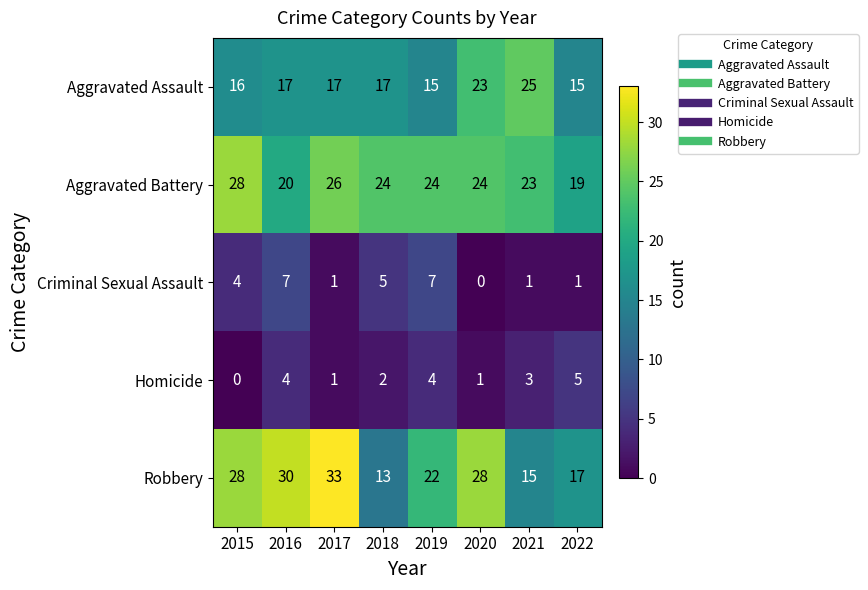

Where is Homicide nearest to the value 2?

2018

----------

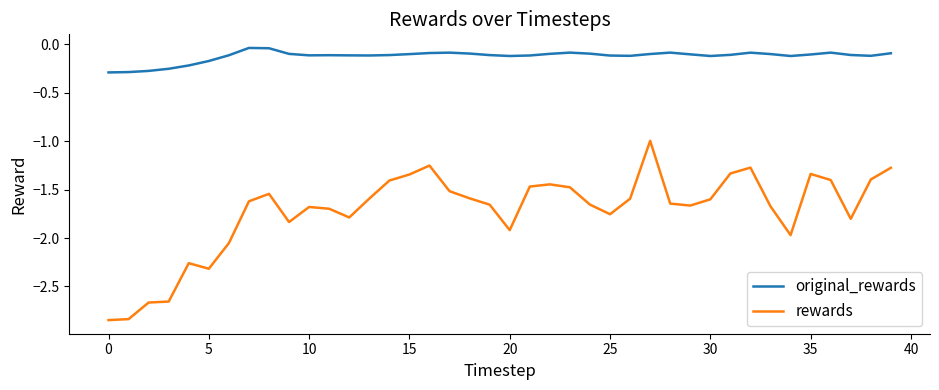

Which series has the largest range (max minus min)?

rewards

----------

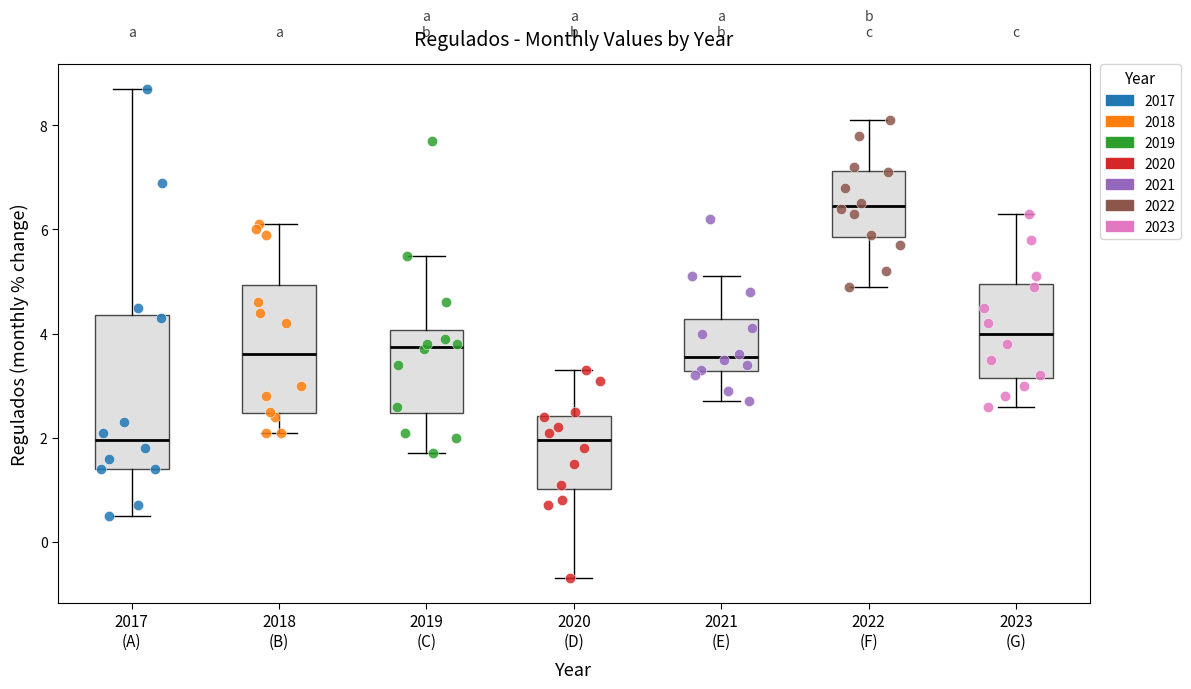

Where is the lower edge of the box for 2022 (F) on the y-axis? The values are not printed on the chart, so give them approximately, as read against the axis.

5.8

----------

* What is expected
Extract each line from the entries above that contains the word "Where".

* Solution to the exercise
Where is Homicide nearest to the value 2?
Where is the lower edge of the box for 2022 (F) on the y-axis? The values are not printed on the chart, so give them approximately, as read against the axis.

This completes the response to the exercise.